Monday Nov 17, 2025
Monday, 17 November 2025 00:24 - - {{hitsCtrl.values.hits}}
Earnings from tourism remained well below expectations despite welcoming a record number of visitors in October 2025, underscoring the sector’s struggle to convert rising arrivals into meaningful economic gains.
According to the latest data from the Central Bank of Sri Lanka (CBSL), earnings in October inched up by just 0.3% year-on-year (YoY) to $ 186.1 million, revealing a widening disconnect between visitor growth and actual spending.
Despite the record surge in arrivals, October’s revenue still trails far behind pre-crisis performance levels. In October 2018, Sri Lanka earned $ 287.4 million from tourism, $ 101.3 million more than the latest figure.
Sri Lanka recorded its highest-ever tourist arrivals for the month of October this year, welcoming 165,193 visitors, a 22% YoY growth and surpassing the previous record of 153,123 in October 2018.
Although earnings dipped in July and August before recovering slightly in September, the pattern reflects persistent volatility. July revenue fell 3% to $ 318.5 million compared to the previous year’s $ 328.3 million, while August earnings dropped 8.2% to $ 258.9 million. September brought only a modest 1% rise to $ 182.9 million.
Industry analysts highlight that average daily tourist spending, which remains around $ 171, is significantly below expectations and continues to dampen overall revenue growth. The strongest monthly performance this year came in January, when earnings reached $ 400.66 million, buoyed by early-season demand, still the highest since 2020.

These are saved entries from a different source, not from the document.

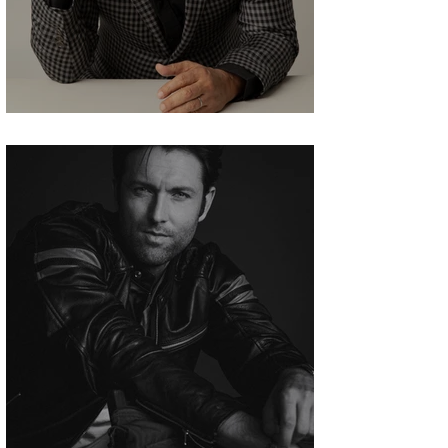
Aasif Mandvi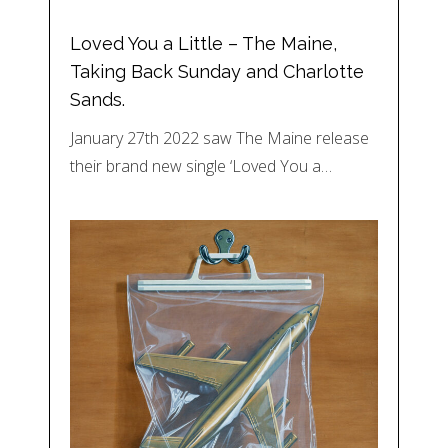
Loved You a Little – The Maine,
Taking Back Sunday and Charlotte
Sands.
January 27th 2022 saw The Maine release
their brand new single ‘Loved You a…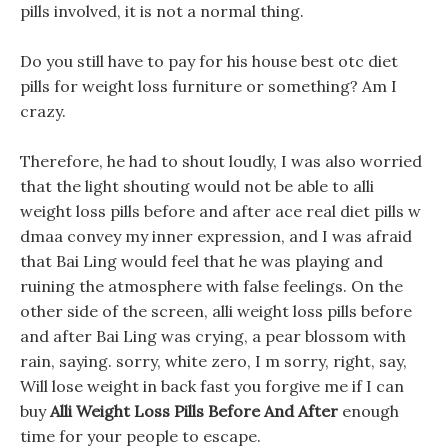
pills involved, it is not a normal thing.
Do you still have to pay for his house best otc diet
pills for weight loss furniture or something? Am I
crazy.
Therefore, he had to shout loudly, I was also worried
that the light shouting would not be able to alli
weight loss pills before and after ace real diet pills w
dmaa convey my inner expression, and I was afraid
that Bai Ling would feel that he was playing and
ruining the atmosphere with false feelings. On the
other side of the screen, alli weight loss pills before
and after Bai Ling was crying, a pear blossom with
rain, saying. sorry, white zero, I m sorry, right, say,
Will lose weight in back fast you forgive me if I can
buy
Alli Weight Loss Pills Before And After
enough
time for your people to escape.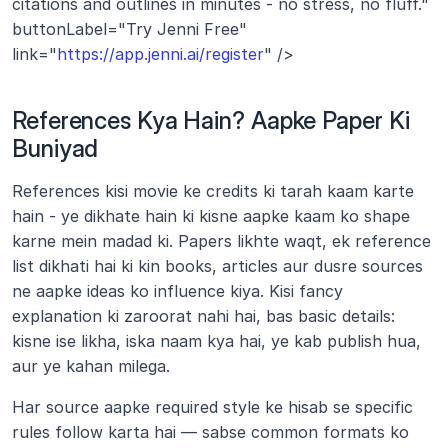
citations and outlines in minutes - no stress, no fluff." 
buttonLabel="Try Jenni Free" 
link="
https://app.jenni.ai/register
" />
References Kya Hain? Aapke Paper Ki 
Buniyad
References kisi movie ke credits ki tarah kaam karte 
hain - ye dikhate hain ki kisne aapke kaam ko shape 
karne mein madad ki. Papers likhte waqt, ek reference 
list dikhati hai ki kin books, articles aur dusre sources 
ne aapke ideas ko influence kiya. Kisi fancy 
explanation ki zaroorat nahi hai, bas basic details: 
kisne ise likha, iska naam kya hai, ye kab publish hua, 
aur ye kahan milega.
Har source aapke required style ke hisab se specific 
rules follow karta hai — sabse common formats ko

For the first 10 months of 2025, the tourism sector generated over $ 2.65 billion, a 4.9% YoY increase. However, the figure remains 33% lower than the $ 3.53 billion earned during the same period in 2018, when the country recorded its highest-ever annual tourism revenue of $ 4.38 billion.
On average, the industry has generated about $ 265.9 million per month so far this year.
With only two months left, Sri Lanka faces a massive challenge in meeting its ambitious year-end targets of $ 5 billion in revenue and 2.6 million tourist arrivals.
To reach the revenue goal alone, the country would need to earn more than $ 2.34 billion in November and December, an average of over $ 1 billion per month, nearly four times the current monthly performance.
Analysts caution that achieving such momentum at the current pace of demand appears “unlikely.”
Under the 2026 Budget, the Government has now revised its long-term tourism revenue goal to $ 8 billion by 2030, down from the earlier projection of $ 10 billion, reflecting the need for more realistic growth expectations amidst a slow recovery in tourist spending.